Surface tension explains why bubbles form and how our lungs breathe. Jackie Hardie investigates some of the properties of water
Water is amazing stuff. Not only does solid ice float, giving us icebergs and ice cubes, but liquid water has surface tension. If you drop paper clips gently on to water in a bowl, they seem to be supported by a "skin". This skin is a result of surface tension, which is caused by the molecules at the surface being pulled together and down by the cohesion of molecules in the liquid below. This produces a force of tension across the surface that makes it behave like a stretched elastic skin. Surface tension also pulls a drop of liquid into a sphere (this is what makes bubbles round). And if you dip a clean, dry paint brush into water and then lift it out gently, the skin of water molecules will move the bristles into a fine shape that is easier to dip into paint
If your paper clips are still floating on the water, add a drop of washing-up liquid and see the effect. Detergents damage the surface tension and the clips sink. Because soap and detergents reduce surface tension, a soapy liquid gives you foam and bubbles when you shake it. No matter how much you shake pure water, you won't get a lasting foam.
If you add food colouring to a glass of water, you'll see the water apparently "creeping" up the sides of the glass. This is because there is a strong attraction between the water molecules and those in glass. The liquid surface thus acquires a slightly curved shape, called the meniscus.

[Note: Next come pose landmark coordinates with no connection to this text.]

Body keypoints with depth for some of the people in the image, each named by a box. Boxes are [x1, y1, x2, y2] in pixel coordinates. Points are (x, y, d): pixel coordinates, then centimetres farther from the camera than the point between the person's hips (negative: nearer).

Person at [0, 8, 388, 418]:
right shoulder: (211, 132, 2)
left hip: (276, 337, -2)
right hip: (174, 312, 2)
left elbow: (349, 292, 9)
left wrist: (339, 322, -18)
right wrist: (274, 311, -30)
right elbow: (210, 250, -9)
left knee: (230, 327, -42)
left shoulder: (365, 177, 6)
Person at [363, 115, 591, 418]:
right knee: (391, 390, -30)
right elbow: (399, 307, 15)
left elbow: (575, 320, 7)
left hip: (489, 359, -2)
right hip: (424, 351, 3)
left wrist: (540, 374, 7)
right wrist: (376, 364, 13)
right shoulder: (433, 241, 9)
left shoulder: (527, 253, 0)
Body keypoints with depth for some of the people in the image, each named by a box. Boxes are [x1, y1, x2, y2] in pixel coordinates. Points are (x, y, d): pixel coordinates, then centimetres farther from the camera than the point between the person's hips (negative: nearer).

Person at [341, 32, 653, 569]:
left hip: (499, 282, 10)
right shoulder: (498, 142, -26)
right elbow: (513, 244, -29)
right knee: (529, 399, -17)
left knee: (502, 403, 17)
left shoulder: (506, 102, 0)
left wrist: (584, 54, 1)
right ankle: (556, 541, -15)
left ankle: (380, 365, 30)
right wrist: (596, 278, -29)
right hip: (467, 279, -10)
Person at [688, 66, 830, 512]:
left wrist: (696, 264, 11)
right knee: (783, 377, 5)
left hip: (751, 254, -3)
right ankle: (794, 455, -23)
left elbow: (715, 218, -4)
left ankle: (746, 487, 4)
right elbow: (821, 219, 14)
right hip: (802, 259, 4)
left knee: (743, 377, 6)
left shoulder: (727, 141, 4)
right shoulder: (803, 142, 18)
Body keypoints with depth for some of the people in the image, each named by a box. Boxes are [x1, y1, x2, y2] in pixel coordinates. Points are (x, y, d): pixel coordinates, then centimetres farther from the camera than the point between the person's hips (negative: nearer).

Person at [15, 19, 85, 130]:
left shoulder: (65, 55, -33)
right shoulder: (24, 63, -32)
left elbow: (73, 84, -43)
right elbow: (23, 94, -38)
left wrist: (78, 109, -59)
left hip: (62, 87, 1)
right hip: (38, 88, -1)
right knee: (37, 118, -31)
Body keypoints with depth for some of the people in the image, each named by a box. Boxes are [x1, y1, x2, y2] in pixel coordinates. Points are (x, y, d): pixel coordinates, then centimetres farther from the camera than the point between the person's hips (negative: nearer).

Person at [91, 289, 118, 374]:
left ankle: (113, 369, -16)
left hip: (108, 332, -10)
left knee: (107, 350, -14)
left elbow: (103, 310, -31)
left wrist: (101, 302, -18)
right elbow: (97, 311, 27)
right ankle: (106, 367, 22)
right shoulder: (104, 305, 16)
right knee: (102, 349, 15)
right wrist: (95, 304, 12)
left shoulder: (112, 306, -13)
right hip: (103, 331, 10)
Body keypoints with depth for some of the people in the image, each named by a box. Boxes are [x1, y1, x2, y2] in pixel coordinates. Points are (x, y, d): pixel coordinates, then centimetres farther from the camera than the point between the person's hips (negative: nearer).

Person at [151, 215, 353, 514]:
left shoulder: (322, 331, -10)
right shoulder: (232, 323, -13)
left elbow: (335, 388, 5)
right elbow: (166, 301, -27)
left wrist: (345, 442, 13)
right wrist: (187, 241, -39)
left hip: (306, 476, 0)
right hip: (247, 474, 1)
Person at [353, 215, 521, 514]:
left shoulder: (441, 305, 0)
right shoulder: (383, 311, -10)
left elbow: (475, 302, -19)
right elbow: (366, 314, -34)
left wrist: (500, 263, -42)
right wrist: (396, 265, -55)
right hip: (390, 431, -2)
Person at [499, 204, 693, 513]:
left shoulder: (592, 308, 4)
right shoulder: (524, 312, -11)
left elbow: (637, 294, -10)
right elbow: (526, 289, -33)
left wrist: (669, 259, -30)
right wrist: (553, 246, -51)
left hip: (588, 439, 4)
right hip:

Aquatic bugs exploit surface tension. Some, such as stick-like pond-skaters, have water-repellent bodies and long thin legs which spread widely across the water and are also water-repellent. Surface tension supports the animal. Water boatmen bugs, on the other hand, switch beneath the surface and take a supply of air down with them in the form of a bubble. Surface tension helps again, in forming the air bubble at the end of the abdomen, from where they breathe. Detergents can pollute water by destroying surface tension, but not all toxic substances work in this way.
Understanding surface tension may also help babies born as much as 17 weeks premature to survive. Our lungs have lots of minute bubble-like air sacs in them and these must be kept open. If the sides of the air sacs touch, surface tension would stick them together. Our lungs make a surfactant (wetting agent) which affects the surface tension and keeps the air sacs open. In an unborn baby, surfactant starts to be made at about 21 weeks but it's only by the 34th week that there is enough to enable the baby to survive by breathing air. A baby born before this time will have to make a massive effort to breathe and could die from exhaustion and suffocation (the so-called respiratory distress syndrome). Scientists can make the surfactant artificially and if only as little as 0.5ml is introduced into the lungs, it will line all the air sacs, prevent sticking and give the baby a chance of life.